** begin SOURCE PASSAGE **
# [SOLVED] HDTV: Do You, Can You, Connect HDMI &amp; Cable At Same Time?



## lesle (Nov 4, 2013)

*I'm going to help an elderly friend upgrade to an HDTV, probably a ViewSonic VT2405LED--the 22¾" width, the 1080p, and the two HDMI ports are the controlling factors.

I want to use one HDMI port for a Roku box and the other for a blu-ray player.

At the same time, this HDTV has a cable connection and she wants to have some of the local Comcast channels.

Question: Can you have HDMI input and cable input connected at the same time?

Thanks.
*


----------



## JMPC (Jan 15, 2011)

*Re: HDTV: Do You, Can You, Connect HDMI & Cable At Same Time?*

You can have multiple video sources, you're just limited by the inputs on the TV. I'm not sure I understand the question about the cable connection and local comcast channels. Will you be using a cable box in this setup?


----------



## lesle (Nov 4, 2013)

*Re: HDTV: Do You, Can You, Connect HDMI & Cable At Same Time?*

"Will you be using a cable box in this setup?" 

I don't know, I'll have to go and see what see has. It will take a day or so. I will be back. Thanks.
---


----------



## sobeit (Nov 11, 2007)

*Re: HDTV: Do You, Can You, Connect HDMI & Cable At Same Time?*

to answer your question, yes you can. you should have a menu on the tv for each option for example, hdmi 1, hdmi 2, cable, pc, etc. just select which service you want to watch.


----------



## lesle (Nov 4, 2013)

*Re: HDTV: Do You, Can You, Connect HDMI & Cable At Same Time?*

Aha! Got it.

Sobeit: Thank you. I had downloaded the User Manual from ViewSonic but looked only at the connections chapter. Your reply prompted me to look at the remote chapter and there was the answer to my question.

JMPC: Thank you also. Now that I've got what I needed I won't be back.

And if I can find it, I'm going to mark this solved. Thanks again.


----------
** end SOURCE PASSAGE **
** begin EXCERPTED DATA **
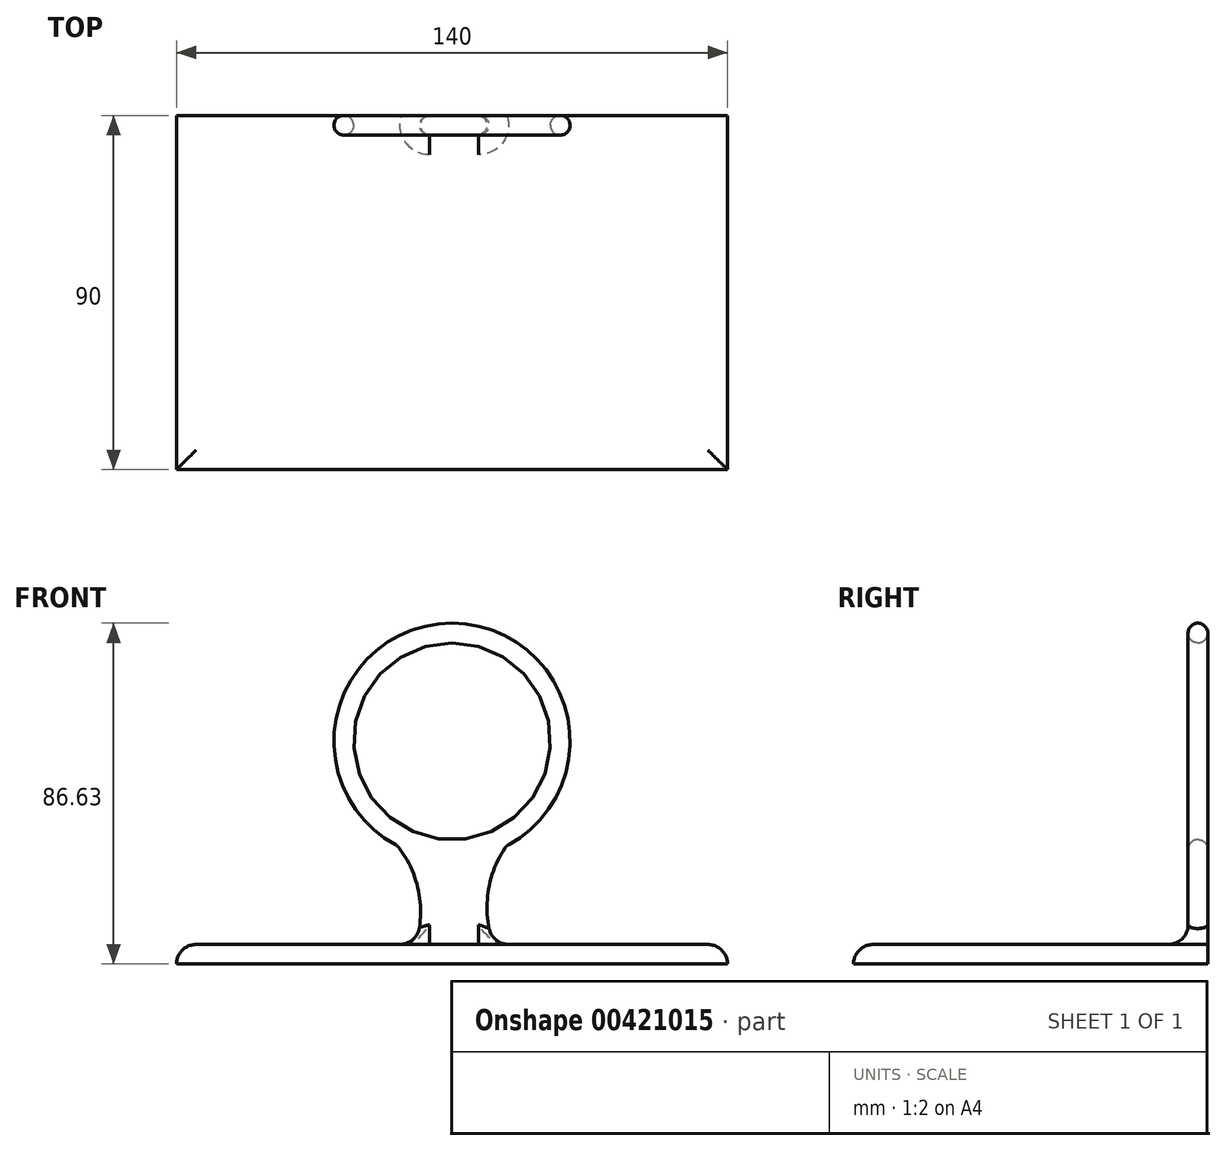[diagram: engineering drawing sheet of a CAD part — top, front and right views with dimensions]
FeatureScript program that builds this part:
annotation { "Feature Type Name" : "Feature", "Feature Type Description" : "" }
export const myFeature = defineFeature(function(context is Context, id is Id, definition is map)
    precondition{}
    {
        {
            var Q0;
            Q0=qCreatedBy(makeId("Front.planeOp"),FACE);
            var sketch = newSketch(context, id + "F0", { "sketchPlane" : qUnion([Q0])});
            skArc(sketch, "E0", {"start": v(13.81, -26.63) * mm, "mid": v(0, 30) * mm, "end": v(-13.81, -26.63) * mm});
            skCircle(sketch, "E1.0", {"center": v(0, 0) * mm, "radius": 25 * mm});
            skArc(sketch, "E2", {"start": v(-11.44, -56.63) * mm, "mid": v(-8.06, -41.27) * mm, "end": v(-13.81, -26.63) * mm});
            skArc(sketch, "E3", {"start": v(13.81, -26.63) * mm, "mid": v(8.9, -41.52) * mm, "end": v(13.1, -56.63) * mm});
            skLineSegment(sketch, "E4", {"start": v(-11.44, -56.63) * mm, "end": v(13.1, -56.63) * mm});
            skSolve(sketch);
        }
        {
            var Q0;
            Q0 = qSketchRegion(id + "F0", true);
            extrude(context, id + "F1", {"entities" : qUnion([Q0]), "depth" : 5 * mm});
        }
        {
            var Q0;
            Q0=makeQuery(id+"F1.opExtrude","CAP_EDGE",EDGE,{"disambiguationData":[OSD([sQuery(id+"F0.wireOp",EDGE,"E0")])],"isStart":false});
            var Q1;
            Q1=makeQuery(id+"F1.opExtrude","CAP_EDGE",EDGE,{"disambiguationData":[OSD([sQuery(id+"F0.wireOp",EDGE,"E1.0")])],"isStart":false});
            var Q2;
            Q2=makeQuery(id+"F1.opExtrude","CAP_EDGE",EDGE,{"disambiguationData":[OSD([sQuery(id+"F0.wireOp",EDGE,"E0")])],"isStart":true});
            var Q3;
            Q3=makeQuery(id+"F1.opExtrude","CAP_EDGE",EDGE,{"disambiguationData":[OSD([sQuery(id+"F0.wireOp",EDGE,"E1.0")])],"isStart":true});
            var Q4;
            Q4=makeQuery(id+"F1.opExtrude","CAP_EDGE",EDGE,{"disambiguationData":[OSD([sQuery(id+"F0.wireOp",EDGE,"E3")])],"isStart":false});
            var Q5;
            Q5=makeQuery(id+"F1.opExtrude","CAP_FACE",FACE,{"disambiguationData":[OSD([sQuery(id+"F0.wireOp",EDGE,"E0"),sQuery(id+"F0.wireOp",EDGE,"E1.0"),sQuery(id+"F0.wireOp",EDGE,"E2"),sQuery(id+"F0.wireOp",EDGE,"E3"),sQuery(id+"F0.wireOp",EDGE,"E4")])],"isStart":false});
            var Q6;
            Q6=makeQuery(id+"F1.opExtrude","CAP_EDGE",EDGE,{"disambiguationData":[OSD([sQuery(id+"F0.wireOp",EDGE,"E2")])],"isStart":true});
            var Q7;
            Q7=makeQuery(id+"F1.opExtrude","CAP_EDGE",EDGE,{"disambiguationData":[OSD([sQuery(id+"F0.wireOp",EDGE,"E3")])],"isStart":true});
            var Q8;
            Q8=makeQuery(id+"F1.opExtrude","SWEPT_EDGE",EDGE,{"disambiguationData":[OSD([sQuery(id+"F0.wireOp",EDGE,"E0"),sQuery(id+"F0.wireOp",EDGE,"E2")])]});
            var Q9;
            Q9=makeQuery(id+"F1.opExtrude","SWEPT_EDGE",EDGE,{"disambiguationData":[OSD([sQuery(id+"F0.wireOp",EDGE,"E0"),sQuery(id+"F0.wireOp",EDGE,"E3")])]});
            fillet(context, id + "F2", {"entities" : qUnion([Q0, Q1, Q2, Q3, Q4, Q5, Q6, Q7, Q8, Q9]), "radius" : 2.5 * mm, "tangentPropagation" : true, "allowEdgeOverflow" : false});
        }
        {
            var Q0;
            {var subQ0=sQuery(id+"F0.wireOp",EDGE,"E4");Q0=makeQuery(id+"F2.opFillet","BLEND_EDGE",EDGE,{"blendedFrom":[makeQuery(id+"F1.opExtrude","CAP_EDGE",EDGE,{"disambiguationData":[OSD([subQ0])],"isStart":false}),makeQuery(id+"F1.opExtrude","SWEPT_FACE",FACE,{"disambiguationData":[OSD([subQ0])]})],"blendedInto":[makeQuery(id+"F1.opExtrude","SWEPT_FACE",FACE,{"disambiguationData":[OSD([subQ0])]})]});}
            cPlane(context, id + "F3", {"entities" : qUnion([Q0]), "cplaneType" : CPlaneType.LINE_ANGLE, "offset" : 25 * mm, "angle" : 90 * degree, "width" : 150 * mm, "height" : 150 * mm});
        }
        {
            var Q0;
            Q0=qCreatedBy(id+"F3.planeOp",FACE);
            var sketch = newSketch(context, id + "F4", { "sketchPlane" : qUnion([Q0])});
            skLineSegment(sketch, "E5", {"start": v(0, 0) * mm, "end": v(70, 0) * mm});
            skLineSegment(sketch, "E6", {"start": v(0, 0) * mm, "end": v(-70, 0) * mm});
            skLineSegment(sketch, "E7", {"start": v(-70, 0) * mm, "end": v(-70, -0.64) * mm});
            skLineSegment(sketch, "E8", {"start": v(-70, 0) * mm, "end": v(-70, -90) * mm});
            skLineSegment(sketch, "E9", {"start": v(70, 0) * mm, "end": v(70, -90) * mm});
            skLineSegment(sketch, "E10", {"start": v(-70, -90) * mm, "end": v(70, -90) * mm});
            skSolve(sketch);
        }
        {
            var Q0;
            Q0 = qSketchRegion(id + "F4", true);
            extrude(context, id + "F5", {"entities" : qUnion([Q0]), "operationType" : NewBodyOperationType.ADD, "depth" : 5 * mm});
        }
        {
            var Q0;
            Q0=makeQuery(id+"F5.opExtrude","CAP_EDGE",EDGE,{"disambiguationData":[OSD([sQuery(id+"F4.wireOp",EDGE,"E10")])],"isStart":false});
            var Q1;
            Q1=makeQuery(id+"F5.opExtrude","CAP_EDGE",EDGE,{"disambiguationData":[OSD([sQuery(id+"F4.wireOp",EDGE,"E9")])],"isStart":false});
            var Q2;
            Q2=makeQuery(id+"F5.opExtrude","CAP_EDGE",EDGE,{"disambiguationData":[OSD([sQuery(id+"F4.wireOp",EDGE,"E8")])],"isStart":false});
            var Q3;
            Q3=makeQuery(id+"F2.opFillet","BLEND_FACE",FACE,{"disambiguationData":[OSD([sQuery(id+"F0.wireOp",EDGE,"E2")])]});
            fillet(context, id + "F6", {"entities" : qUnion([Q0, Q1, Q2, Q3]), "radius" : 5 * mm, "tangentPropagation" : true, "allowEdgeOverflow" : false});
        }
    });
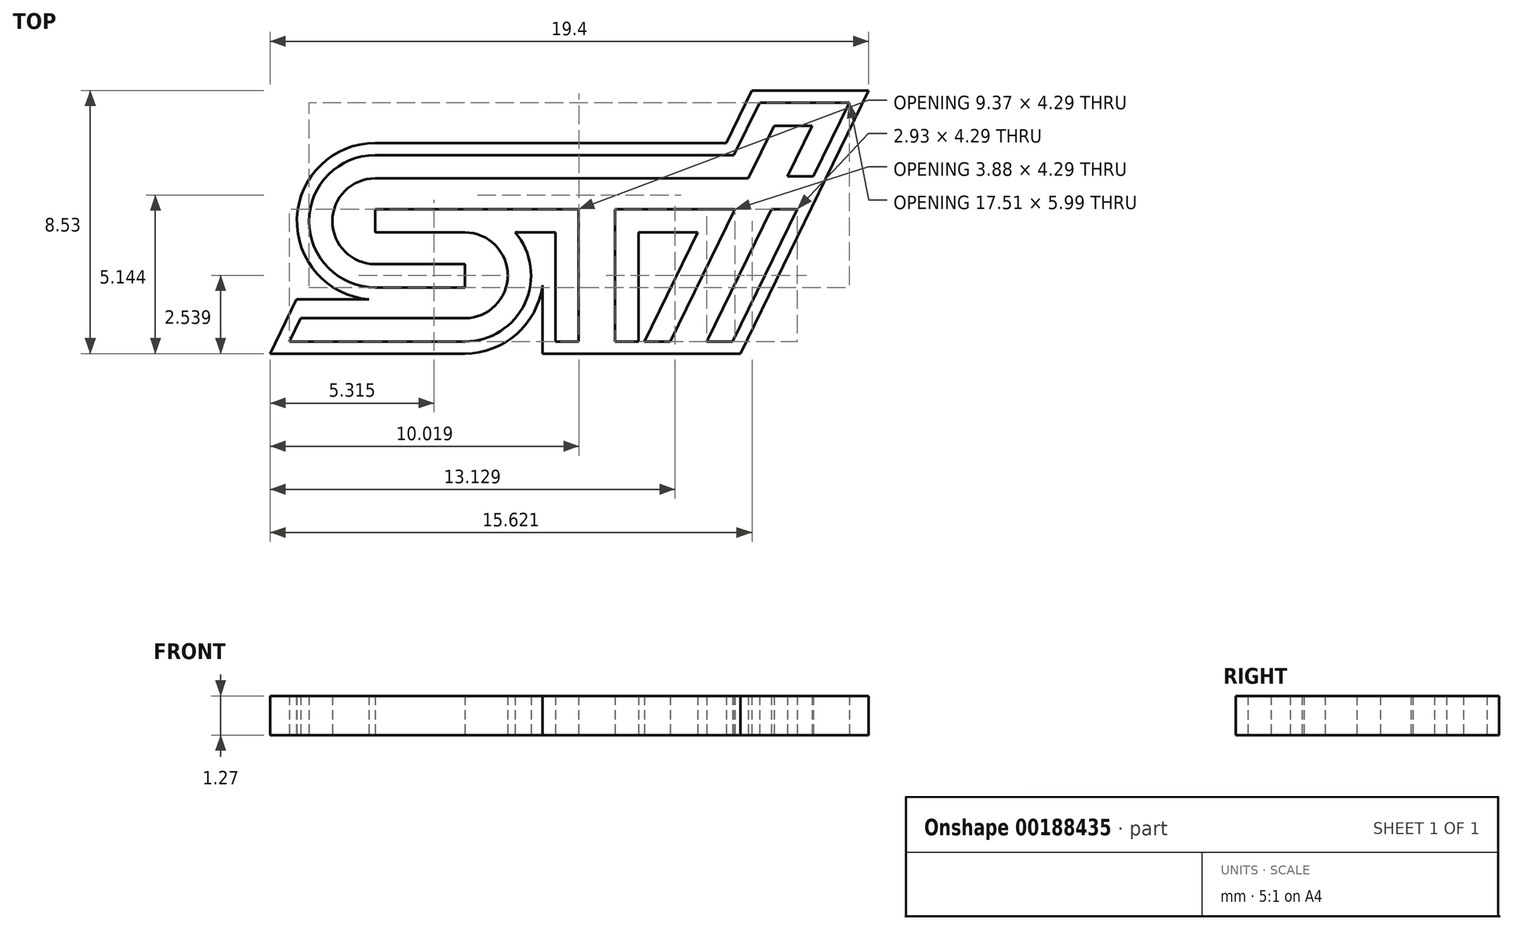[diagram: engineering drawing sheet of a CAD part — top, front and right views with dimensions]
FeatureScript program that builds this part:
annotation { "Feature Type Name" : "Feature", "Feature Type Description" : "" }
export const myFeature = defineFeature(function(context is Context, id is Id, definition is map)
    precondition{}
    {
        {
            var Q0;
            Q0=qCreatedBy(makeId("Top.planeOp"),FACE);
            var sketch = newSketch(context, id + "F0", { "sketchPlane" : qUnion([Q0])});
            skLineSegment(sketch, "E0", {"start": v(-144.68, -38.28) * mm, "end": v(-138.37, -38.28) * mm});
            skLineSegment(sketch, "E1", {"start": v(-144.68, -38.28) * mm, "end": v(-143.82, -36.52) * mm});
            skLineSegment(sketch, "E2", {"start": v(-143.82, -36.52) * mm, "end": v(-141.47, -36.52) * mm});
            skLineSegment(sketch, "E3", {"start": v(-135.85, -36.07) * mm, "end": v(-135.85, -38.28) * mm});
            skLineSegment(sketch, "E4", {"start": v(-135.85, -38.28) * mm, "end": v(-129.44, -38.28) * mm});
            skLineSegment(sketch, "E5", {"start": v(-129.44, -38.28) * mm, "end": v(-125.28, -29.75) * mm});
            skLineSegment(sketch, "E6", {"start": v(-125.28, -29.75) * mm, "end": v(-129.06, -29.75) * mm});
            skLineSegment(sketch, "E7", {"start": v(-129.06, -29.75) * mm, "end": v(-129.9, -31.45) * mm});
            skLineSegment(sketch, "E8", {"start": v(-129.9, -31.45) * mm, "end": v(-141.27, -31.45) * mm});
            skArc(sketch, "E9", {"start": v(-141.27, -31.45) * mm, "mid": v(-143.8, -33.89) * mm, "end": v(-141.47, -36.52) * mm});
            skArc(sketch, "E10", {"start": v(-138.37, -38.28) * mm, "mid": v(-136.7, -37.65) * mm, "end": v(-135.85, -36.07) * mm});
            skLineSegment(sketch, "E11", {"start": v(-138.37, -36.13) * mm, "end": v(-138.37, -35.38) * mm});
            skLineSegment(sketch, "E12", {"start": v(-138.37, -35.38) * mm, "end": v(-141.27, -35.38) * mm});
            skLineSegment(sketch, "E13", {"start": v(-138.37, -36.13) * mm, "end": v(-141.27, -36.13) * mm});
            skLineSegment(sketch, "E14", {"start": v(-141.27, -32.6) * mm, "end": v(-129.18, -32.6) * mm});
            skLineSegment(sketch, "E15", {"start": v(-129.18, -32.6) * mm, "end": v(-128.35, -30.9) * mm});
            skLineSegment(sketch, "E16", {"start": v(-128.35, -30.9) * mm, "end": v(-127.12, -30.9) * mm});
            skLineSegment(sketch, "E17", {"start": v(-127.12, -30.9) * mm, "end": v(-127.92, -32.53) * mm});
            skLineSegment(sketch, "E18", {"start": v(-127.92, -32.53) * mm, "end": v(-127.07, -32.53) * mm});
            skLineSegment(sketch, "E19", {"start": v(-127.07, -32.53) * mm, "end": v(-125.9, -30.14) * mm});
            skLineSegment(sketch, "E20", {"start": v(-125.9, -30.14) * mm, "end": v(-128.82, -30.14) * mm});
            skLineSegment(sketch, "E21", {"start": v(-128.82, -30.14) * mm, "end": v(-129.65, -31.84) * mm});
            skLineSegment(sketch, "E22", {"start": v(-129.65, -31.84) * mm, "end": v(-141.27, -31.84) * mm});
            skArc(sketch, "E23", {"start": v(-141.27, -31.84) * mm, "mid": v(-143.42, -33.99) * mm, "end": v(-141.27, -36.13) * mm});
            skArc(sketch, "E24", {"start": v(-141.27, -32.6) * mm, "mid": v(-142.66, -33.99) * mm, "end": v(-141.27, -35.38) * mm});
            skLineSegment(sketch, "E25", {"start": v(-144.05, -37.89) * mm, "end": v(-138.37, -37.89) * mm});
            skLineSegment(sketch, "E26", {"start": v(-144.05, -37.89) * mm, "end": v(-143.68, -37.13) * mm});
            skLineSegment(sketch, "E27", {"start": v(-143.68, -37.13) * mm, "end": v(-138.37, -37.13) * mm});
            skLineSegment(sketch, "E28", {"start": v(-138.37, -34.35) * mm, "end": v(-141.27, -34.35) * mm});
            skLineSegment(sketch, "E29", {"start": v(-141.27, -34.35) * mm, "end": v(-141.27, -33.6) * mm});
            skLineSegment(sketch, "E30", {"start": v(-141.27, -33.6) * mm, "end": v(-134.68, -33.6) * mm});
            skLineSegment(sketch, "E31", {"start": v(-134.68, -33.6) * mm, "end": v(-134.68, -37.89) * mm});
            skLineSegment(sketch, "E32", {"start": v(-134.68, -37.89) * mm, "end": v(-135.43, -37.89) * mm});
            skLineSegment(sketch, "E33", {"start": v(-135.43, -37.89) * mm, "end": v(-135.43, -34.35) * mm});
            skLineSegment(sketch, "E34", {"start": v(-135.43, -34.35) * mm, "end": v(-136.73, -34.35) * mm});
            skArc(sketch, "E35", {"start": v(-138.37, -37.13) * mm, "mid": v(-136.98, -35.74) * mm, "end": v(-138.37, -34.35) * mm});
            skArc(sketch, "E36", {"start": v(-138.37, -37.89) * mm, "mid": v(-136.42, -36.64) * mm, "end": v(-136.73, -34.35) * mm});
            skLineSegment(sketch, "E37", {"start": v(-133.5, -37.89) * mm, "end": v(-132.74, -37.89) * mm});
            skLineSegment(sketch, "E38", {"start": v(-132.74, -37.89) * mm, "end": v(-132.74, -34.35) * mm});
            skLineSegment(sketch, "E39", {"start": v(-132.74, -34.35) * mm, "end": v(-130.82, -34.35) * mm});
            skLineSegment(sketch, "E40", {"start": v(-130.82, -34.35) * mm, "end": v(-132.54, -37.89) * mm});
            skLineSegment(sketch, "E41", {"start": v(-132.54, -37.89) * mm, "end": v(-131.7, -37.89) * mm});
            skLineSegment(sketch, "E42", {"start": v(-131.7, -37.89) * mm, "end": v(-129.6, -33.6) * mm});
            skLineSegment(sketch, "E43", {"start": v(-129.6, -33.6) * mm, "end": v(-133.5, -33.6) * mm});
            skLineSegment(sketch, "E44", {"start": v(-133.5, -33.6) * mm, "end": v(-133.5, -37.89) * mm});
            skLineSegment(sketch, "E45", {"start": v(-130.53, -37.89) * mm, "end": v(-129.69, -37.89) * mm});
            skLineSegment(sketch, "E46", {"start": v(-129.69, -37.89) * mm, "end": v(-127.6, -33.6) * mm});
            skLineSegment(sketch, "E47", {"start": v(-127.6, -33.6) * mm, "end": v(-128.43, -33.6) * mm});
            skLineSegment(sketch, "E48", {"start": v(-130.53, -37.89) * mm, "end": v(-128.43, -33.6) * mm});
            skSolve(sketch);
        }
        {
            var Q0;
            Q0=makeQuery(id+"F0.imprint","IMPRINT",FACE,{"disambiguationData":[TD([[makeQuery(id+"F0.imprint","IMPRINT",EDGE,{"derivedFrom":sQuery(id+"F0.wireOp",EDGE,"E0")}),1.0]])]});
            extrude(context, id + "F1", {"entities" : qUnion([Q0]), "depth" : 1.27 * mm});
        }
    });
** end EXCERPTED DATA **
• [PROBLEMS TO SOLVE]
[a] Using the HDTV forum thread, decide whether each statement agrees with it: (i) the friend will use one HDMI port for a Roku box and the other for a blu-ray player; (ii) sobeit says HDMI input and cable input cannot be connected at the same time; (iii) lesle found the answer in the connections chapter of the User Manual. Answer yes or no for each, quoting the deciding words of the thread.
[b] Reproduce the part of the HDTV forum thread between "## JMPC (Jan" and "channels. Will you be using a cable box in this setup?", inclusive, without any changes.

• [RESPONSES]
[a]
(i) Yes: "I want to use one HDMI port for a Roku box and the other for a blu-ray player."
(ii) No: "to answer your question, yes you can."
(iii) No: "Your reply prompted me to look at the remote chapter and there was the answer to my question."

[b]
## JMPC (Jan 15, 2011)

*Re: HDTV: Do You, Can You, Connect HDMI & Cable At Same Time?*

You can have multiple video sources, you're just limited by the inputs on the TV. I'm not sure I understand the question about the cable connection and local comcast channels. Will you be using a cable box in this setup?